Convert the lines of the items below, from the very first line through the line containing "genus: Erythranthe" (both included), into a JSON list of strings with one string per line and no blank lines.

• _DATA FOR PROCESSING_

▬▬▬▬▬▬

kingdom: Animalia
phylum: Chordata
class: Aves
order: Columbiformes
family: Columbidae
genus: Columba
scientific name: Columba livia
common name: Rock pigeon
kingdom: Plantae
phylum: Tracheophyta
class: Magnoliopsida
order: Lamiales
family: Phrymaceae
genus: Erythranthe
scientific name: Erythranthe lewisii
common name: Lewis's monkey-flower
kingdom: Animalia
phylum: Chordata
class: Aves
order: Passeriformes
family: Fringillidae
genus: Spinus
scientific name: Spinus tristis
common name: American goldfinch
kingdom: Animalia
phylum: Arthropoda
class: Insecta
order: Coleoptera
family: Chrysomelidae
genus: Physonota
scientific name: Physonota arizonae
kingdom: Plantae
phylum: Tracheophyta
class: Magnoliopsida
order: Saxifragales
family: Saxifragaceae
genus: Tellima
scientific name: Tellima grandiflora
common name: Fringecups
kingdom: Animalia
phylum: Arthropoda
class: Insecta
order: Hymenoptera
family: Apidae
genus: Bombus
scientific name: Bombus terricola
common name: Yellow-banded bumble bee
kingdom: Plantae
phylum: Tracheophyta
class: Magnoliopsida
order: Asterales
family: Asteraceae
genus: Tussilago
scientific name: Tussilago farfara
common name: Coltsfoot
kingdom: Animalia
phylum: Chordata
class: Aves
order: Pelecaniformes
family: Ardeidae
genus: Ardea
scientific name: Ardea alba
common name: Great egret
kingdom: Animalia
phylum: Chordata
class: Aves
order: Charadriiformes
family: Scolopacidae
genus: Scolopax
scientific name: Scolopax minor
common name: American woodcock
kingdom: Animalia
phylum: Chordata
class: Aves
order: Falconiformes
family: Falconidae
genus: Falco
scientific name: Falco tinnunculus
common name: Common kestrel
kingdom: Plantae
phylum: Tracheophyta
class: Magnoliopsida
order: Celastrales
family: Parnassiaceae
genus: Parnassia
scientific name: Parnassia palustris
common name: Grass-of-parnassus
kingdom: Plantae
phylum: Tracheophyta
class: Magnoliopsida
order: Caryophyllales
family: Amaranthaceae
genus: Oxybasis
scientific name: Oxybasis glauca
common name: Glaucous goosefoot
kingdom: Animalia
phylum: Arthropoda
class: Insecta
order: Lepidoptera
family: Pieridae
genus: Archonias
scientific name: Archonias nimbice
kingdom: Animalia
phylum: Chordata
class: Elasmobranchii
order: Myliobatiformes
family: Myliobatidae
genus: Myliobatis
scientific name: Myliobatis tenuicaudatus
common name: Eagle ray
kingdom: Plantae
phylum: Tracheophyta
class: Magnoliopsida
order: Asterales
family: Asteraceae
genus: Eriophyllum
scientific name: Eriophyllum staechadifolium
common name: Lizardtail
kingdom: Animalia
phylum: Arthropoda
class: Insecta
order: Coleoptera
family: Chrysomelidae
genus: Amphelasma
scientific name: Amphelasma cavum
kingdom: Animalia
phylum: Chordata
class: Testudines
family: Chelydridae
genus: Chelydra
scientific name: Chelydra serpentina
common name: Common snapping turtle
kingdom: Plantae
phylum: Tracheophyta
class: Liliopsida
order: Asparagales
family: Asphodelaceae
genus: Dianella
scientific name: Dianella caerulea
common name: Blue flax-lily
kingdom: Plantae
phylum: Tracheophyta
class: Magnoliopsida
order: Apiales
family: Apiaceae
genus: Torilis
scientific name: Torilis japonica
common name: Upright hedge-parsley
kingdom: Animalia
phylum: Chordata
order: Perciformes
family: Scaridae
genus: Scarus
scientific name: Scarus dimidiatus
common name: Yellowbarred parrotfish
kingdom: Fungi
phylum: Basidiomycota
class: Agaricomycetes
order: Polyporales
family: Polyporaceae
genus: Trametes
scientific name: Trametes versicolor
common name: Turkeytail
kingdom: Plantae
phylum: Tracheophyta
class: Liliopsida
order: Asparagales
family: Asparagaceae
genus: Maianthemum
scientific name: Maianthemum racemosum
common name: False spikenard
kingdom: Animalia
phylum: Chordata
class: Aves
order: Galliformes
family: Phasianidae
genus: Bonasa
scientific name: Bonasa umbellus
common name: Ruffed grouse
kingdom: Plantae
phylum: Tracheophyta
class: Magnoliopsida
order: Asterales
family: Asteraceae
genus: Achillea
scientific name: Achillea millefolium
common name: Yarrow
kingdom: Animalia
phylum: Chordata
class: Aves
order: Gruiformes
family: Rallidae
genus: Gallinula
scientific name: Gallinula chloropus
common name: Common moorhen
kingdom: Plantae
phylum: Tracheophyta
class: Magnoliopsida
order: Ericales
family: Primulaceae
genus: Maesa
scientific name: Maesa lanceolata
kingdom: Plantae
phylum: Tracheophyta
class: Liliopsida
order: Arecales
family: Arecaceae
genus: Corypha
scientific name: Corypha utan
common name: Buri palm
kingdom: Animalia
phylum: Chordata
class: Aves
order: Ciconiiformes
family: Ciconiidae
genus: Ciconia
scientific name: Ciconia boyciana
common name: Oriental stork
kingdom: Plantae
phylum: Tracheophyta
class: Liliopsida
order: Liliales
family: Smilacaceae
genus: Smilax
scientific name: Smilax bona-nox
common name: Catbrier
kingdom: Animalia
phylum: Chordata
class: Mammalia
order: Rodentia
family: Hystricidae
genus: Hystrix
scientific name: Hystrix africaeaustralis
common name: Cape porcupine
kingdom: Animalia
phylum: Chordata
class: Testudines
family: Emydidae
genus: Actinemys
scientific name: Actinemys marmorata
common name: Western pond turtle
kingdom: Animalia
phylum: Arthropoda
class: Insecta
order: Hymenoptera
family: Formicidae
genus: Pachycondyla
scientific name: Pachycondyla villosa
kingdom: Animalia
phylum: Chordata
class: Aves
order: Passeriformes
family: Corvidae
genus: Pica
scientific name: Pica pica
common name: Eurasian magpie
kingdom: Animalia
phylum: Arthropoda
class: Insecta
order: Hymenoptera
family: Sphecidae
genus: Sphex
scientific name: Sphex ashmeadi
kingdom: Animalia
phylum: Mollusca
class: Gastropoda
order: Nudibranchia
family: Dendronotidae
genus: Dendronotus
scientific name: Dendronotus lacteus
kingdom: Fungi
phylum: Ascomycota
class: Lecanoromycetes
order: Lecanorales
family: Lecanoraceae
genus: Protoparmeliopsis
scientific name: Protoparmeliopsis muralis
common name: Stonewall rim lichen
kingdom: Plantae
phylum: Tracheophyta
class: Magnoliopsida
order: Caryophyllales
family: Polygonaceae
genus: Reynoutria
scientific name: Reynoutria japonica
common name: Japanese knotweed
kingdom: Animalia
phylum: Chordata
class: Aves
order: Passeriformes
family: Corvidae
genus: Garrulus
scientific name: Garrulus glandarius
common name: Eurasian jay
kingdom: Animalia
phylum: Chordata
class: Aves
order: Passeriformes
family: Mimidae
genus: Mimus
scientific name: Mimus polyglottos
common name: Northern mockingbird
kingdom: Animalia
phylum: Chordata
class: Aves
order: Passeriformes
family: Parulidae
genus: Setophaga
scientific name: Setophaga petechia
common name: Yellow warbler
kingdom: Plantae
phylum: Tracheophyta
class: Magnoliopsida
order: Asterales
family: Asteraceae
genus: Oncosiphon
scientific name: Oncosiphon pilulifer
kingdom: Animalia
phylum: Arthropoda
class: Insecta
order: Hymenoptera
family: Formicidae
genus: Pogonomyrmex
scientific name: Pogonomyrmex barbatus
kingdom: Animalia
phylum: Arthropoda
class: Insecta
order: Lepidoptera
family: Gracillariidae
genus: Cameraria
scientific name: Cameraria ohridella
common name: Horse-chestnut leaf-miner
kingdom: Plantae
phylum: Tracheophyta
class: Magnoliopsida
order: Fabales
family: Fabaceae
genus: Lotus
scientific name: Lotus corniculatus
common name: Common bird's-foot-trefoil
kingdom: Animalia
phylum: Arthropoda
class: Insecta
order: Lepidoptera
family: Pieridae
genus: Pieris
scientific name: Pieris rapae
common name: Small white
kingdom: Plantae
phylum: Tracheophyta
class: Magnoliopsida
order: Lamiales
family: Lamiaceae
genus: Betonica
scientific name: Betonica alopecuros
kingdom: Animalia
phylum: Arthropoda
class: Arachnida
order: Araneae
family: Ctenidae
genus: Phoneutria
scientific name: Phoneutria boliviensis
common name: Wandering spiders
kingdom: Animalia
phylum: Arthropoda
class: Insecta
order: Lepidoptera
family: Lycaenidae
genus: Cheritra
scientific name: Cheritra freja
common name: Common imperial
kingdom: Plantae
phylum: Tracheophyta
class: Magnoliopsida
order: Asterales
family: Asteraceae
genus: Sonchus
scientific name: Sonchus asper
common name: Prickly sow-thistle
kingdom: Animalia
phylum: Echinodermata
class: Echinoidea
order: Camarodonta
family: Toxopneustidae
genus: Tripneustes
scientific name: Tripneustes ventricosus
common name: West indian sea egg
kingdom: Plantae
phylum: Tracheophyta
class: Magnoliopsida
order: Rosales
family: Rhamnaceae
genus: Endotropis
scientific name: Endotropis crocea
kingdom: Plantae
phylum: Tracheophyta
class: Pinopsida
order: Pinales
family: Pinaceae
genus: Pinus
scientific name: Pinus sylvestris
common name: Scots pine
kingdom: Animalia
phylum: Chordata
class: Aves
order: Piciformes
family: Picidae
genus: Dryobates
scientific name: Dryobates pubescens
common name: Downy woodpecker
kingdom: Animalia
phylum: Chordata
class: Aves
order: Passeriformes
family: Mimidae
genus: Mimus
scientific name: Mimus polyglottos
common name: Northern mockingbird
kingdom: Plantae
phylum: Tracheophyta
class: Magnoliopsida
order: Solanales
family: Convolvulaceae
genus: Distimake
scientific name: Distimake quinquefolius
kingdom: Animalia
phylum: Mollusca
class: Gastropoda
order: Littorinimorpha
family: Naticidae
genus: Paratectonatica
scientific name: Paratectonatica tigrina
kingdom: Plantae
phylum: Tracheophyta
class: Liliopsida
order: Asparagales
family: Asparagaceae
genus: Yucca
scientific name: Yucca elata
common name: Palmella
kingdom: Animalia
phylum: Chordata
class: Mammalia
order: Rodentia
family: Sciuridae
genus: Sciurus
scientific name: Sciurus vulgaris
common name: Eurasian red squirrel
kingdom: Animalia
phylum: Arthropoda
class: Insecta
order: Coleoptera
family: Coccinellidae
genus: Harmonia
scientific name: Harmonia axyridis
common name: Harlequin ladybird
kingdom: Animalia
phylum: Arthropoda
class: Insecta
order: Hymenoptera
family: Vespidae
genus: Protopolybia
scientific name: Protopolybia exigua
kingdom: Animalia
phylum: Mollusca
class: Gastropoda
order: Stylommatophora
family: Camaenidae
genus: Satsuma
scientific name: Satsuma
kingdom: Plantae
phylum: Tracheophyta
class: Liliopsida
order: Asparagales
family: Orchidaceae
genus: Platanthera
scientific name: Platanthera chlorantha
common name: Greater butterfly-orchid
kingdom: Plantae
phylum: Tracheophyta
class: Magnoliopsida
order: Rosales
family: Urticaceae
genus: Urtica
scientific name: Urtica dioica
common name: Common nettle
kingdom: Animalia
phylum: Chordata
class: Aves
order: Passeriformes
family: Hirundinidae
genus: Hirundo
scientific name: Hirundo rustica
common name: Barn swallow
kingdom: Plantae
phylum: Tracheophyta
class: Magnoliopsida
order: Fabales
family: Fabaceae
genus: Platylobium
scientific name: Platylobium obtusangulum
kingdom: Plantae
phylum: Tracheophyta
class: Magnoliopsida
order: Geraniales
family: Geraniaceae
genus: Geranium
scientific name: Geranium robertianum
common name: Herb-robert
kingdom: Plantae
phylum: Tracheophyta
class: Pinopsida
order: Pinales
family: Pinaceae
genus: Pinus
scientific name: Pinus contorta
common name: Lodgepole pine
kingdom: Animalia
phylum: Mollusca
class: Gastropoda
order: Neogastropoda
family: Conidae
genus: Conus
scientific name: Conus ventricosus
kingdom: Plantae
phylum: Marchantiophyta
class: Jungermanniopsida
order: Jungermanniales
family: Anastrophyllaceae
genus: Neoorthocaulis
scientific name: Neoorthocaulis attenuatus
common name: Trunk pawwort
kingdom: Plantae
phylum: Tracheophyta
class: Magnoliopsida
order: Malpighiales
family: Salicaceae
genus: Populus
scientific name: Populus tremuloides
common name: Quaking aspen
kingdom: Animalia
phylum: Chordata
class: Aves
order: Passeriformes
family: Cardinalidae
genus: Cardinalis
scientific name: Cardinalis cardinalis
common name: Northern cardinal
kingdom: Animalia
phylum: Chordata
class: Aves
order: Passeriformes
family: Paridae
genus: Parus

▬▬▬▬▬▬

• _RESULT OF THIS TASK_
[
  "kingdom: Animalia",
  "phylum: Chordata",
  "class: Aves",
  "order: Columbiformes",
  "family: Columbidae",
  "genus: Columba",
  "scientific name: Columba livia",
  "common name: Rock pigeon",
  "kingdom: Plantae",
  "phylum: Tracheophyta",
  "class: Magnoliopsida",
  "order: Lamiales",
  "family: Phrymaceae",
  "genus: Erythranthe"
]